On the other hand I have seen many art-house ‘experimental’ productions where the politics (at least in regard to gender , sexuality and ethnicity) have potentially been just as ambivalent but this is never raised in reviews because, when the work has the aura of ‘art’ rather than commercial entertainment, the complacent assumption of liberal political correctness can allow certain attitudes to remain implicit, operating as unquestioned ‘norms’. In this respect there is something to be said for The Circus of Horror’s anarchic in –your-face attitude.
And as commercial entertainment determined to give the audience its money’s worth it’s hard not to warm to some aspects of Night of the Zombie.
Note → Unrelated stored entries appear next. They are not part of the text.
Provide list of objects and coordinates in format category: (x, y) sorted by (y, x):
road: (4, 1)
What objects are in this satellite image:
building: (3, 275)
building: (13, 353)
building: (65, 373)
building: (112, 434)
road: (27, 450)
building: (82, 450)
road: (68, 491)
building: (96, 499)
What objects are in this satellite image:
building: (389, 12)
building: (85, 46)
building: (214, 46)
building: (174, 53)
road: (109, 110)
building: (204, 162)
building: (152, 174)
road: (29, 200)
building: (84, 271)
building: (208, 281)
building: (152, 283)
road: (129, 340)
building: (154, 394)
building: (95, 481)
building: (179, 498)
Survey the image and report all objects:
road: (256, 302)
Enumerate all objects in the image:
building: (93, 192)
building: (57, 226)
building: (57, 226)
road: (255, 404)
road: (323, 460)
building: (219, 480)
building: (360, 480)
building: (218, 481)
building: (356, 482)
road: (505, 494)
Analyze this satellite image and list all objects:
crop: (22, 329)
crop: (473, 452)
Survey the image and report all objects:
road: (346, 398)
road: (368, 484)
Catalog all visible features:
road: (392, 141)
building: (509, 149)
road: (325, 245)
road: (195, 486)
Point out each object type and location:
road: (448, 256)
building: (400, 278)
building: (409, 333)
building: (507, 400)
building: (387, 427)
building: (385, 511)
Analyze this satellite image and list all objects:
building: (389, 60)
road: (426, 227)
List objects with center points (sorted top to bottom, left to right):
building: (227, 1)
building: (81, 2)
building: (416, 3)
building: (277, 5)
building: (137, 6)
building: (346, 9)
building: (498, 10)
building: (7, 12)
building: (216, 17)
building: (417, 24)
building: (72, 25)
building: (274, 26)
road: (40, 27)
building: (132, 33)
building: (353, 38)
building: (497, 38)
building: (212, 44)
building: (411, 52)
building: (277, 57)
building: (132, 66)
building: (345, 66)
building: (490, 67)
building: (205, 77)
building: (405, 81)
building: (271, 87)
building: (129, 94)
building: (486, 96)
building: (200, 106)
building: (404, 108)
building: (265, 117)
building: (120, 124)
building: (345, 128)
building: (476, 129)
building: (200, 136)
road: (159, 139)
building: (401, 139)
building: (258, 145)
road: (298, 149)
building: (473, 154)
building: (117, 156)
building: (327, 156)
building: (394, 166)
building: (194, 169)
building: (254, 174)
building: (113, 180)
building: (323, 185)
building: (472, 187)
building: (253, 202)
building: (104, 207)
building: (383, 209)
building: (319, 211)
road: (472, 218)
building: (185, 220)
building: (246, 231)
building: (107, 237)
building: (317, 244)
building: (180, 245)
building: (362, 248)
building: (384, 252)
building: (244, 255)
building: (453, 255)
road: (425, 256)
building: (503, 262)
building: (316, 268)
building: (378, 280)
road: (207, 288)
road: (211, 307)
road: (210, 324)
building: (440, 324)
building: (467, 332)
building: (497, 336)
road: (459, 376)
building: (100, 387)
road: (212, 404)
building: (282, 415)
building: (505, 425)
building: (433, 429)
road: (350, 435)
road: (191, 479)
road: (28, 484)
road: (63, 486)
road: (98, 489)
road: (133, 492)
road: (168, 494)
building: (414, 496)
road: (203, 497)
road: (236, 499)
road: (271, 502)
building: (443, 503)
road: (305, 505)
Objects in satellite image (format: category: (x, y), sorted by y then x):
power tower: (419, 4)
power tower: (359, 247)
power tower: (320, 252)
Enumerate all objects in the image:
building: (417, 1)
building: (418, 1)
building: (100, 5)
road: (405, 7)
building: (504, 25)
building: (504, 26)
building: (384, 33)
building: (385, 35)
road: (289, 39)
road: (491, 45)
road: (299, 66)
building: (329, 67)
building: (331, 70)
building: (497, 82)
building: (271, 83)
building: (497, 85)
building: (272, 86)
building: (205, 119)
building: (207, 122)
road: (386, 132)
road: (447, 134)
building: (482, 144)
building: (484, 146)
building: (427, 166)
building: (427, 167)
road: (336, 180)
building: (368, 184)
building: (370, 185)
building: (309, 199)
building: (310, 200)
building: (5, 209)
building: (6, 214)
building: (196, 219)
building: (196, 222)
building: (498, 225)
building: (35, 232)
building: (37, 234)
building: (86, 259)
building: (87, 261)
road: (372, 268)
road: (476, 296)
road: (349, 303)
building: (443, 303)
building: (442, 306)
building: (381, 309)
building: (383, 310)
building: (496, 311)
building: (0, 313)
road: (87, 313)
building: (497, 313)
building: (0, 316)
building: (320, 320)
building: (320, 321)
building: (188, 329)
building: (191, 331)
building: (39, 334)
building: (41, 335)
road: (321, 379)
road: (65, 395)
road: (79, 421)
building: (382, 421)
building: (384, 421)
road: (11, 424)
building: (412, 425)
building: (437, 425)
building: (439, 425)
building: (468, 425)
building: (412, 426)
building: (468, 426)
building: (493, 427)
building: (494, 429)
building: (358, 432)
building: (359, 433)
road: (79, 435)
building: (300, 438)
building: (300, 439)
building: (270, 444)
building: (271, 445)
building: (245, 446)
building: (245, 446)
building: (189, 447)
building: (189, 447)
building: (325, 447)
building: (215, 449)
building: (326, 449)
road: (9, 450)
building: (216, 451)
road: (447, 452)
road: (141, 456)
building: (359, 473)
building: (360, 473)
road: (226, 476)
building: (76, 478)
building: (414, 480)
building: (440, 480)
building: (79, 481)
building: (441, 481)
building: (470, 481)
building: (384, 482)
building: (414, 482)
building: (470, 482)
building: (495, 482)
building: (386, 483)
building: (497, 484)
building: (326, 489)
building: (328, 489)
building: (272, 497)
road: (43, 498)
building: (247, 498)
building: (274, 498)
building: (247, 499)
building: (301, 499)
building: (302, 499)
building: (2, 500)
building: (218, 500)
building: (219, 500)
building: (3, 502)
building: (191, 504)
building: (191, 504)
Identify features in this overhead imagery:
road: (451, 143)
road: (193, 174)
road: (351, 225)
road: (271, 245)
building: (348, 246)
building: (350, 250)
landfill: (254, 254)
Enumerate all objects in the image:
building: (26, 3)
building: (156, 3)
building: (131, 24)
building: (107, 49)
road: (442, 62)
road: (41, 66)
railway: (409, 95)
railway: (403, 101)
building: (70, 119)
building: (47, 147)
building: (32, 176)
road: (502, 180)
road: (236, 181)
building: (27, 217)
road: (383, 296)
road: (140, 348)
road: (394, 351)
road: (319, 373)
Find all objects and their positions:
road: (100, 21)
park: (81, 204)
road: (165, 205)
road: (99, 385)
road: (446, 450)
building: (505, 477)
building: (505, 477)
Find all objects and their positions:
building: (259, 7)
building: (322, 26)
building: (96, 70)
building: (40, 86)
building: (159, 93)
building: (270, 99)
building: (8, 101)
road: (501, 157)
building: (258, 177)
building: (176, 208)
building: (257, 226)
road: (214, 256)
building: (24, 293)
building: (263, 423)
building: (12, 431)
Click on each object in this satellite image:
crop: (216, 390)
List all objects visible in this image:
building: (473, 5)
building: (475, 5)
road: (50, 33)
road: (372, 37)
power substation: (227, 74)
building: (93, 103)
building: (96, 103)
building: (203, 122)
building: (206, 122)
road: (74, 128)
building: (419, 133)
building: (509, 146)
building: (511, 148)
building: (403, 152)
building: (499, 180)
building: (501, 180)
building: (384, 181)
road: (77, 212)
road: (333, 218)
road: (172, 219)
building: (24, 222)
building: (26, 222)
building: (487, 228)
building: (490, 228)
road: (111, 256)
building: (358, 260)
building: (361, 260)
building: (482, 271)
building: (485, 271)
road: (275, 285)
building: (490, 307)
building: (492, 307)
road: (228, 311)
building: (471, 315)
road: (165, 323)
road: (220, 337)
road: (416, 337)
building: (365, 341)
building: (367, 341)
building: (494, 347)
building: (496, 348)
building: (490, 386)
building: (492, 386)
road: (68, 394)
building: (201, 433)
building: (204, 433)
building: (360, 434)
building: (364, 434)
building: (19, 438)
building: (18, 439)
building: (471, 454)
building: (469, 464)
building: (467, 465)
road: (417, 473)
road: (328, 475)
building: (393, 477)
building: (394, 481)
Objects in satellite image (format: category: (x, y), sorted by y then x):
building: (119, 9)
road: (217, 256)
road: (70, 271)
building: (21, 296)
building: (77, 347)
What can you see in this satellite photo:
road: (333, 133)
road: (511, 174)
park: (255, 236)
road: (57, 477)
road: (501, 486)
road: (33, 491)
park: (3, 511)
There is some genuinely funny audience participation mostly managed by a slightly camp Nosferatu figure for whom women are ‘fish’ and men ‘sausage’, and some amusing and inventive use of props and effects, throughout. The ‘Voodoo Brothers’ return in the second half with a striking and witty routine performed in luminescent skeleton suits and I developed a fondness for the team of ‘zombies’ stagehands who stagger across the middle of stage apparently hauling the ropes for the aerial acts, although whether they are actually doing so or whether this was ‘performed’ as part of the old school ‘rough and readiness’ of the show’s aesthetic is again unclear.
As is often the case in circus, the aerial acts particularly the ‘Sinister Sisters’ are the highlight and the ‘core’ of the show. While in comparison to artists in companies such as Ockham’s Razor this duo don’t push the boundaries of their art in terms of the form or their technical skills, they had some thrilling moments and I loved the way their presentation plays on the contrast between their physical appearance as slender, even fragile young women and the strength required by their act.
I also loved the ‘hair hanging’ act which initiates the show’s finale. Suspended from a rope by her hair and spinning above the stage in a stately fashion with fireworks shooting out from her hips, this performer remained me strongly of the redoubtable ‘Fevvers’, the main character of Angela Carter’s novel Nights at the Circus. In general, this finale was a wonderfully exuberant mix of fast paced multi-focus action, with lots of fire and fireworks and all members of the troupe working full out and so evidently determined to ensure the evening ended with a bang, that it could not help but be charming and disarming.
Afterwards, reading the flyer handed out by members of the company in the foyer as we left, I noticed that this show appears to have an extraordinarily punishing touring schedule, necessary presumably to cover the costs of its large cast and technical demands. Consisting of a series of one night stands criss-crossing the country, with few or any breaks, this tour recalls the ‘good old days’ of variety that like so many things may only seem ‘good’ – for the vast majority of those directly involved- from a romantic distance. I’m glad that after all these years I did finally go and see The Circus of Horrors and but I am left with a nagging feeling that it came out of a ‘post-modern’ time and a sub-cultural place, where the use of irony, parody and pastiche critique was assumed to ensure ‘critical distance’ in a way that now seems questionable terms of its efficacy. Unwittingly then this circus may be trading on a mode of nostalgia that can be beguiling but may not stand up to more thoughtful scrutiny.